“I know. Look, I get it. I know my fears are stupid. But it doesn’t help them go away.” Alec kisses me just under my ear, the skin so tender in that spot that my spine shivers. “Can you do this? For. Me.”
My legs weaken.
“So you can hang with him but I can’t? How is that fair?”
“It’s totally different. Slice doesn’t want to make out with me.” He smiles, bites at my lip. “Or at least he hasn’t tried yet.”
“Yet, huh?”
“Look, I’m not proud of it, but it wrecks me, thinking of his hands on you, or him thinking about having his hands on you. I wish I were a stronger or better person, but I’m not.”
I know exactly what it feels like to want to be better, more. For him. A familiar word bubbles up inside of me: yes. “Okay.”
“That’s my girl.” He moves his mouth against mine so gently his skin feels like faded cotton, warm and inviting. I fall into his kiss, my tongue in a liquid smooth search for his rhythm. For him. For more.
The dull metal thud of a locker slams somewhere in the adjacent hall, making me break away. A teacher clears his throat behind us and moves us along.
Only a month ago I would have been mortified by a teacher seeing me so close with a boy. Now I want the whole world to see.
• • •
Mom’s crisscrossing bittersweet vines into a thick wreath when I arrive home from watching Alec’s game. Neither of us says hello. I go to the fridge where Mom’s pinned Anna Slicer’s wedding invitation next to the paper turkey I made in first grade. Great. I’ve got a little over a month to figure out how I’m going to duck out of that Gregg-filled soiree.
I pull out a bag of grapes when Mom says, “Are you feeling better?”
“Much.”
“Okay enough to hear that I’m sorry for calling you selfish?” She nods toward the empty chair across from her and I sit.
“I’m sorry I stormed out.” Finn scoots across the floor, rests his head on my sneaker. I reach down and scratch between his ears. “Did you take him for a walk? He looks tired.”

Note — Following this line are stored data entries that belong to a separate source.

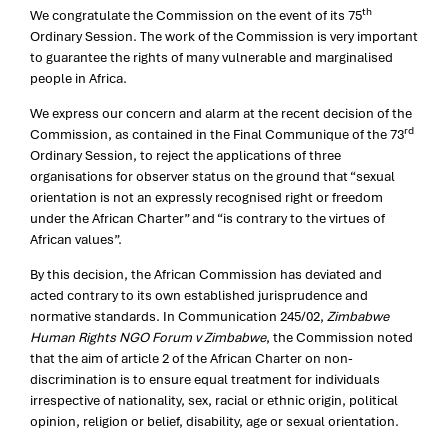
th
We congratulate the Commission on the event of its 75
Ordinary Session. The work of the Commission is very important
to guarantee the rights of many vulnerable and marginalised
people in Africa.
We express our concern and alarm at the recent decision of the
rd
Commission, as contained in the Final Communique of the 73
Ordinary Session, to reject the applications of three
organisations for observer status on the ground that “sexual
orientation is not an expressly recognised right or freedom
under the African Charter” and “is contrary to the virtues of
African values”.
By this decision, the African Commission has deviated and
acted contrary to its own established jurisprudence and
normative standards. In Communication 245/02,
Zimbabwe
Human Rights NGO Forum v Zimbabwe
, the Commission noted
that the aim of article 2 of the African Charter on non-
discrimination is to ensure equal treatment for individuals
irrespective of nationality, sex, racial or ethnic origin, political
opinion, religion or belief, disability, age or sexual orientation.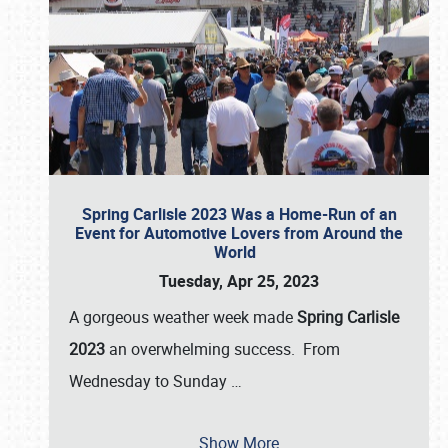
Spring Carlisle 2023 Was a Home-Run of an
Event for Automotive Lovers from Around the
World
Tuesday, Apr 25, 2023
A gorgeous weather week made
Spring Carlisle
2023
an overwhelming success. From
Wednesday to Sunday
…
Show More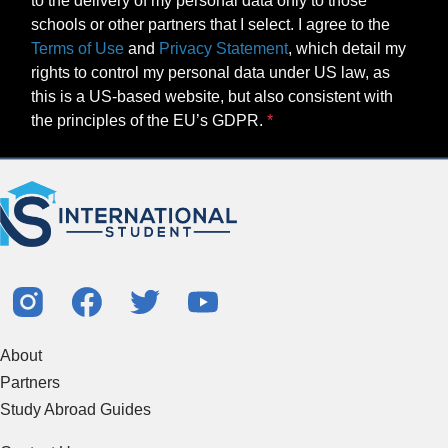
to the delivery of my personal data only to those
schools or other partners that I select. I agree to the
Terms of Use
and
Privacy Statement
, which detail my
rights to control my personal data under US law, as
this is a US-based website, but also consistent with
the principles of the EU’s GDPR.
About
Partners
Study Abroad Guides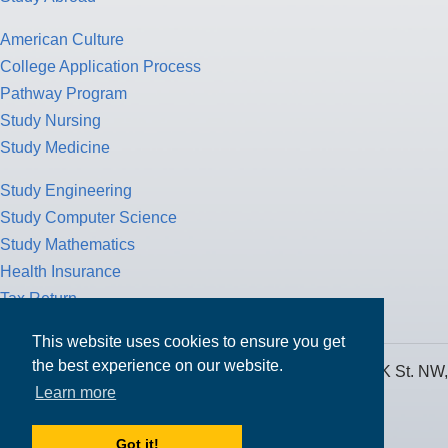
American Culture
College Application Process
Pathway Program
Study Nursing
Study Medicine
Study Engineering
Study Computer Science
Study Mathematics
Health Insurance
Tax Return
This website uses cookies to ensure you get
the best experience on our website.
MPOWER Financing, Care of Carr Workplaces, 1717 K St. NW,
Learn more
Suite 900,
Washington, D.C. 20006
Got it!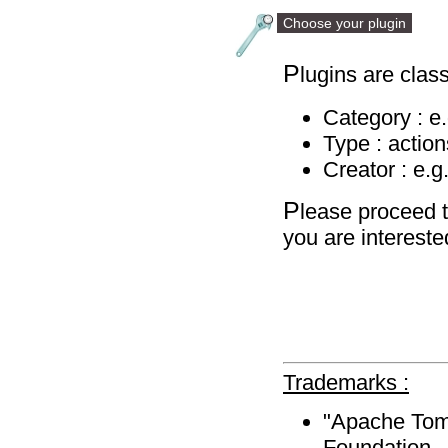
Choose your plugin
P
lugins are class
Category : e
Type : action
Creator : e.g
P
lease proceed t
you are intereste
Trademarks :
"Apache Tomc
Foundation.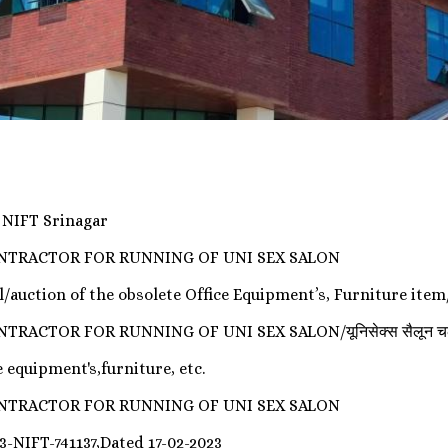
y NIFT Srinagar
ONTRACTOR FOR RUNNING OF UNI SEX SALON
l/auction of the obsolete Office Equipment’s, Furniture item/
OR FOR RUNNING OF UNI SEX SALON/यूनिसेक्स सैलून चलाने के लिए
 equipment's,furniture, etc.
ONTRACTOR FOR RUNNING OF UNI SEX SALON
3-NIFT-741137,Dated 17-02-2023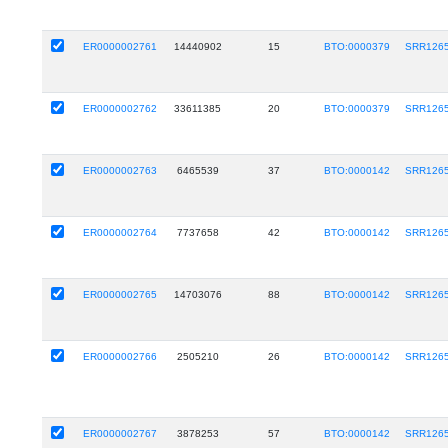
ER0000002761
14440902
15
BTO:0000379
SRR126
ER0000002762
33611385
20
BTO:0000379
SRR126
ER0000002763
6465539
37
BTO:0000142
SRR126
ER0000002764
7737658
42
BTO:0000142
SRR126
ER0000002765
14703076
88
BTO:0000142
SRR126
ER0000002766
2505210
26
BTO:0000142
SRR126
ER0000002767
3878253
57
BTO:0000142
SRR126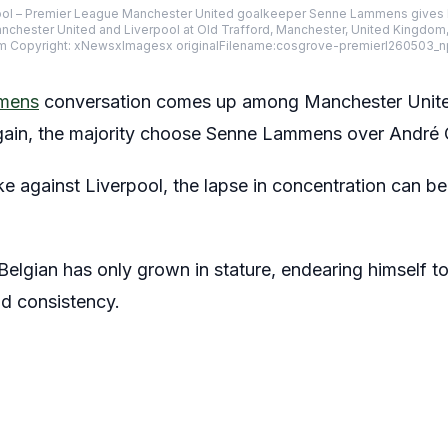
ol – Premier League Manchester United goalkeeper Senne Lammens gives hi
hester United and Liverpool at Old Trafford, Manchester, United Kingdom
m Copyright: xNewsxImagesx originalFilename:cosgrove-premierl260503_n
mens
conversation comes up among Manchester United 
again, the majority choose Senne Lammens over André
 against Liverpool, the lapse in concentration can be
 Belgian has only grown in stature, endearing himself t
d consistency.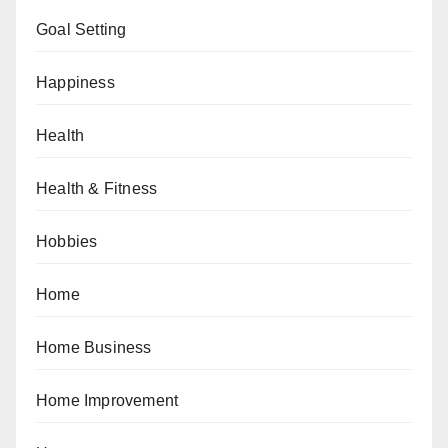
Goal Setting
Happiness
Health
Health & Fitness
Hobbies
Home
Home Business
Home Improvement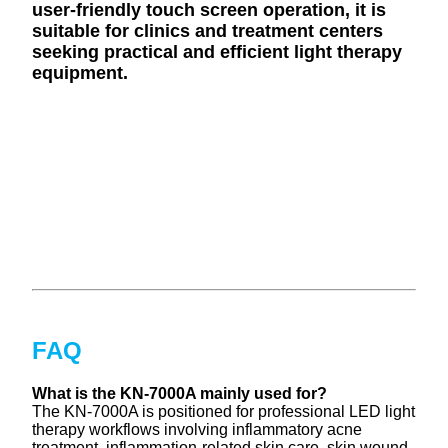
user-friendly touch screen operation, it is
suitable for clinics and treatment centers
seeking practical and efficient light therapy
equipment.
FAQ
What is the KN-7000A mainly used for?
The KN-7000A is positioned for professional LED light
therapy workflows involving inflammatory acne
treatment, inflammation-related skin care, skin wound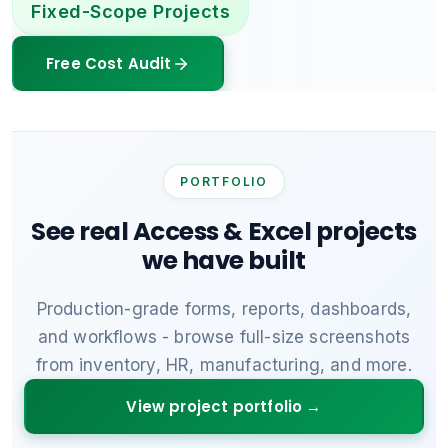
Fixed-Scope Projects
Free Cost Audit
PORTFOLIO
See real Access & Excel projects
we have built
Production-grade forms, reports, dashboards,
and workflows - browse full-size screenshots
from inventory, HR, manufacturing, and more.
View project portfolio →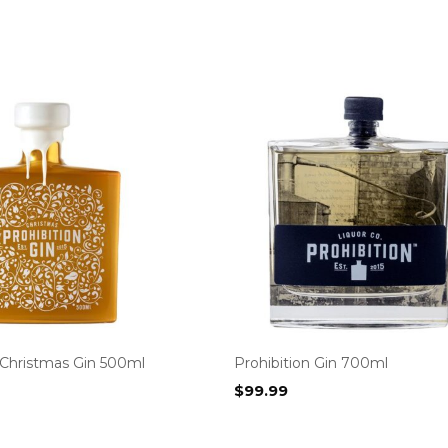
 Christmas Gin 500ml
Prohibition Gin 700ml
$
99.99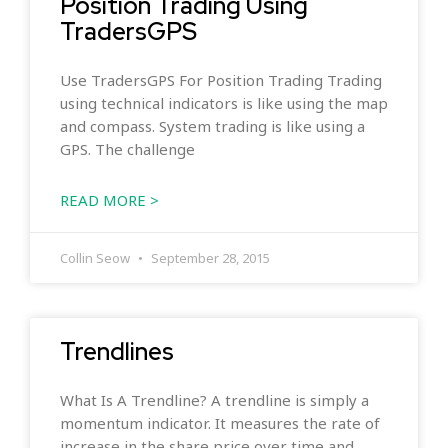
Position Trading Using
TradersGPS
Use TradersGPS For Position Trading Trading
using technical indicators is like using the map
and compass. System trading is like using a
GPS. The challenge
READ MORE >
Collin Seow
September 28, 2015
Trendlines
What Is A Trendline? A trendline is simply a
momentum indicator. It measures the rate of
increase in the share price over time and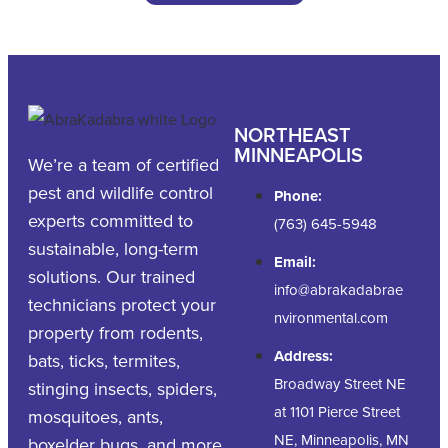
NORTHEAST
MINNEAPOLIS
We’re a team of certified
pest and wildlife control
Phone:
experts committed to
(763) 645-5948
sustainable, long-term
Email:
solutions. Our trained
info@abrakadabrae
technicians protect your
nvironmental.com
property from rodents,
Address:
bats, ticks, termites,
Broadway Street NE
stinging insects, spiders,
at 1101 Pierce Street
mosquitoes, ants,
NE, Minneapolis, MN
boxelder bugs, and more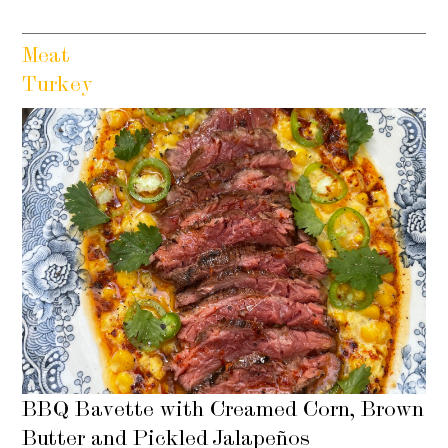
Meat
Turkey
BBQ Bavette with Creamed Corn, Brown
Butter and Pickled Jalapeños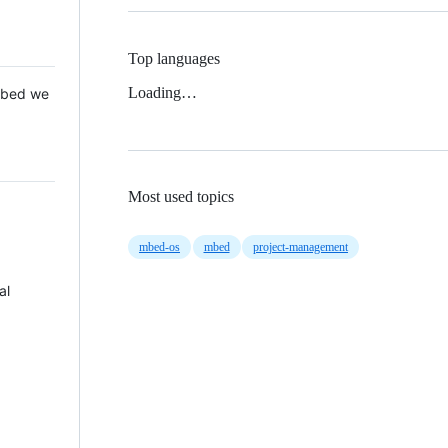
Top languages
Loading…
 Mbed we
Most used topics
mbed-os
mbed
project-management
al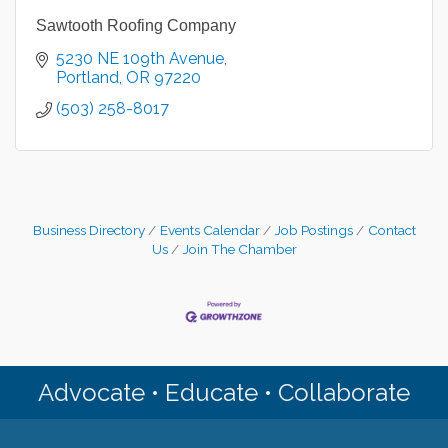
Sawtooth Roofing Company
5230 NE 109th Avenue
Portland
OR
97220
(503) 258-8017
Business Directory
Events Calendar
Job Postings
Contact
Us
Join The Chamber
Advocate • Educate • Collaborate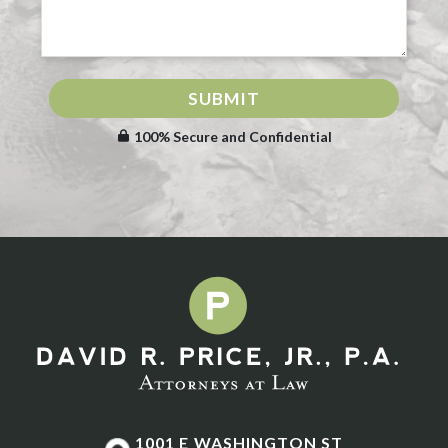
SUBMIT
100% Secure and Confidential
1001 E WASHINGTON ST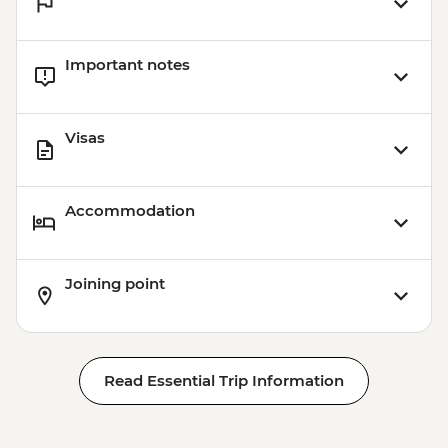
Important notes
Visas
Accommodation
Joining point
Read Essential Trip Information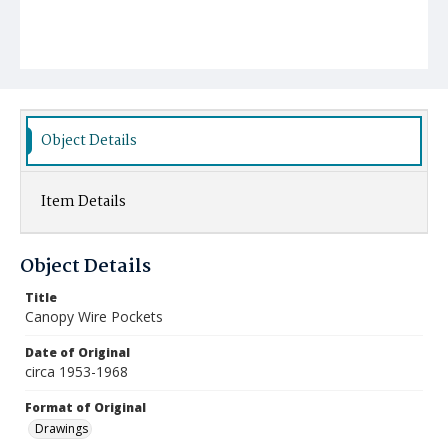
Object Details
Item Details
Object Details
Title
Canopy Wire Pockets
Date of Original
circa 1953-1968
Format of Original
Drawings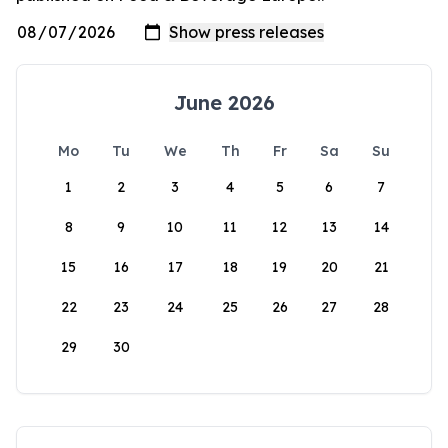
June 2026
Mo
Tu
We
Th
Fr
Sa
Su
1
2
3
4
5
6
7
8
9
10
11
12
13
14
15
16
17
18
19
20
21
22
23
24
25
26
27
28
29
30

“No. He’s been sluggish all day.”
“Hmm.” I give Finn a tender pat along the length of his head and he lets out a low sigh.
“Zephyr.” Mom clears her throat. “It wasn’t okay for your dad to show up at your game like he did and I told him so. You need to see him when the time is right for you. I support that.”
“Thank you. That means a lot.”
“But with Thanksgiving coming up, I wanted you to know that if you want to hike, I’ll go with you. Finn, too. Or”—she hesitates, pinches two vines steady between her fingers—“maybe you want to do something else?”
I roll a grape along the ridge of my palm. Every Thanksgiving morning since I was old enough to make the climb, Dad and I have hiked to the top of Mount Vernon. Mom always stayed behind, joking about how she was thankful for the quiet. She’d pack us Thanksgiving Stuffers, her special sandwiches made of stuffing, turkey, and cranberry—like eating leftovers before the meal. Climbing made my breath ragged and my mind would empty of everything as Dad and I ascended the narrow pine-needled path that led to the icy crunch of the mountain’s summit.
And as much as I wish I could hike with my father like any other year . . . “I don’t think I want to hike.”
“Maybe this Thanksgiving we’ll keep it simple. Start making new traditions.” Mom’s voice cracks and I hate how Dad’s changed everything and I don’t know how to put the pieces of our family back together. Worse, I don’t know if all our pieces will even fit back together.
“New traditions sound about right.”
“Is that really what you want?”
I nod. “I think it’s the only way it can be. I mean, we can’t do stuff the way we’ve always done it and pretend like Dad didn’t walk out on us.” I see Mom begin her side of the argument, but cut her off. “Even if he is back.”
“Okay.” She looks satisfied. For now. “And maybe we can check in with each other more. About this or anything. I don’t want you to pull away before you leave for Boston.”
“I can do that.”
“Look, Zephyr, there isn’t a parenting handbook on this so I’m kind of out of my element, but I do know that I want you to be happy. And strong. And I think you’re at serious risk of regret if you don’t at least try to see your dad at some point, listen to what he has to say.”
“I know.” I do. Of course I do. It still doesn’t make that first step any easier.